**QUOTED PASSAGE:**

Drug treatment options in Bennington County falling short


Editor's note: This is the first of three stories about drug addiction treatment options available in Bennington County.

BENNINGTON -- Local officials and doctors are recognizing the need for more accessible drug addiction treatment options in Bennington County.

Over the past year, more than 60 people have been arrested in drug sweeps carried out in and around Bennington.

The vast majority of those apprehended were not only dealers, but users as well, selling drugs to fund their addictions, according to authorities.

With Bennington County's drug epidemic widely recognized throughout the state, the importance of immediate treatment and rehabilitation options for users remains a priority for local law enforcement officials, doctors, and mental health professionals.

United Counseling Service is one of a handful of options available locally to addicts, according to Ralph Provenza, the agency's executive director.

Provenza said Friday that there are over 250 people currently being treated for opiate replacement therapy throughout the county and through UCS satellite facilities, as well as an additional 410 substance abuse clients currently enrolled in their system.

He noted that UCS provides various means of support for individuals addicted to drugs, including group and individual counseling, but that the extent of its services is only "scratching the surface."

"Clearly there are more people that could use our services that we are not able to reach and there are also services we'd like to provide but can't based on our funding," he said, "But substance abuse is a very large and active part of our organization."

UCS currently runs 10 substance abuse counseling groups between its Manchester and Bennington offices, according to Provenza.

UCS Substance Abuse Services Manager Paul DiIonno said that, unlike 10 or 15 years ago, there is no longer a waiting list for individuals seeking treatment.

"If you call for treatment, you will be seen within a few days," he said. "The challenge really has to do with the availability of groups, availability of treatment when you need it, and perhaps location."

DiIonno noted the need for an intensive outpatient program, which he believes many clients could benefit from.

"We have not put one together yet, but we are optimistic that we will soon," he said. "It's clear that there are folks out there that need our help but are not getting it."

The Turning Point Club of Bennington serves as an additional resource for drug addiction treatment.

However, unlike UCS, Turning Point provides moral support to its clients rather than medical care or treatment.

Director Joan Walsh said her Main Street facility offers a space for people in recovery to feel safe and be among people in similar situations.

Clients are encouraged to engage in dialogue with one another, rather than with medical or mental health professionals.

"This is key," she said. "We're not a treatment facility and we know it, but I believe we're a very strong addition to what the community is already doing."

According to Walsh, Turning Point also rents space to various 12-step programs.

Bennington Police Chief Paul Doucette noted the importance of local treatment options like Turning Point and UCS, adding that he firmly believes that mandatory treatment should be ordered following any criminal sentence related to substance abuse.

"We often forget about the recovery piece. That needs to be there as well," he said. "If these people don't have something solid in their lives, they're going to go back to what they know, selling, using, and making their life what they think is a lot easier. We need to make sure that these offenders are getting the treatment that they need."

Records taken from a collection
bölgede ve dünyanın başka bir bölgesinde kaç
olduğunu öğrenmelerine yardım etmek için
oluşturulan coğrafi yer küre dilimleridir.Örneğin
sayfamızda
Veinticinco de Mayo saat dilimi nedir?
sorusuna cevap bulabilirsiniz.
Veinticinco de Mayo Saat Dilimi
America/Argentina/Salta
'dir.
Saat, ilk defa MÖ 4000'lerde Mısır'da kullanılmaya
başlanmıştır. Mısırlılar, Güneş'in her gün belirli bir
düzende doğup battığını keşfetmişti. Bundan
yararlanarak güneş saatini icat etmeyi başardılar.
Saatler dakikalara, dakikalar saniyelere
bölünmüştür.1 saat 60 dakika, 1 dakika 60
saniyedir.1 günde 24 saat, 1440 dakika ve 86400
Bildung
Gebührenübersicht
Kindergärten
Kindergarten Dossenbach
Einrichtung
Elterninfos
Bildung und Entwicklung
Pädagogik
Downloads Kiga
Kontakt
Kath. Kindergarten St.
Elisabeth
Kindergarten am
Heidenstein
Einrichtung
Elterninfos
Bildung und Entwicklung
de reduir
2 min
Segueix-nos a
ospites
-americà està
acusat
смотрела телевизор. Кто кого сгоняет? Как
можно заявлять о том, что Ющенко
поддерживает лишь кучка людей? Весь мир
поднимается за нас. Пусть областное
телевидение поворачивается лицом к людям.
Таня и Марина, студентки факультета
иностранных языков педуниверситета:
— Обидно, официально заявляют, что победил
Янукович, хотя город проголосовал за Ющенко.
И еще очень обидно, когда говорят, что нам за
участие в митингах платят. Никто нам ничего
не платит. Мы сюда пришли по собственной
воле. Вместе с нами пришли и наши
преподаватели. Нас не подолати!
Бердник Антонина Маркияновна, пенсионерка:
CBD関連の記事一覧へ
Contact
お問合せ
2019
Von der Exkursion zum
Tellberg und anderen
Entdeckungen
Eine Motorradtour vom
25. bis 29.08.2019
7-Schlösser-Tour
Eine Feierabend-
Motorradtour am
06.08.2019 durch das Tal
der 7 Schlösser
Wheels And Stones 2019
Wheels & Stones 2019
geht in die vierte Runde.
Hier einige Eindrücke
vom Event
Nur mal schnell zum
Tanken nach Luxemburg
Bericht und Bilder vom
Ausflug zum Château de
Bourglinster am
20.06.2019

---

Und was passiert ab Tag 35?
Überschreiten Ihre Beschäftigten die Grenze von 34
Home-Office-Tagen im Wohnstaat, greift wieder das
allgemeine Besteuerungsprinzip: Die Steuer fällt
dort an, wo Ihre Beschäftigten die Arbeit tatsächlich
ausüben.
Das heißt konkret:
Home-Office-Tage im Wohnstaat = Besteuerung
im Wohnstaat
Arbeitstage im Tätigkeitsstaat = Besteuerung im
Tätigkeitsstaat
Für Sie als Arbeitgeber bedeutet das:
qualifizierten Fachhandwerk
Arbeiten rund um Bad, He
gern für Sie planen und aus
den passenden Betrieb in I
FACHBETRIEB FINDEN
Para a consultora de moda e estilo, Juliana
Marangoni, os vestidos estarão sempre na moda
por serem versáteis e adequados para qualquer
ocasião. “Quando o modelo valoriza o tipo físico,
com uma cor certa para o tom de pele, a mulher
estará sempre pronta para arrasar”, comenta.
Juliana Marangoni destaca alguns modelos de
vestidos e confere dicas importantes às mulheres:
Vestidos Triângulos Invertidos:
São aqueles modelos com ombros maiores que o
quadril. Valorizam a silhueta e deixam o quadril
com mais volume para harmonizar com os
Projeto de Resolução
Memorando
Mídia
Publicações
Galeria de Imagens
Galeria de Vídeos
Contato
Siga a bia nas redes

**DESCRIPTION OF THE TASK:** In one to three sentences, explain why, according to the article on drug treatment in Bennington County, Police Chief Paul Doucette wants treatment ordered after a criminal sentence related to substance abuse. The records have no connection to the article on drug treatment in Bennington County.

**TASK RESPONSE:** Doucette says the recovery piece is often forgotten. Without something solid in their lives, offenders will return to what they know: selling, using, and living in the way they think is easier. Treatment is meant to keep that from happening.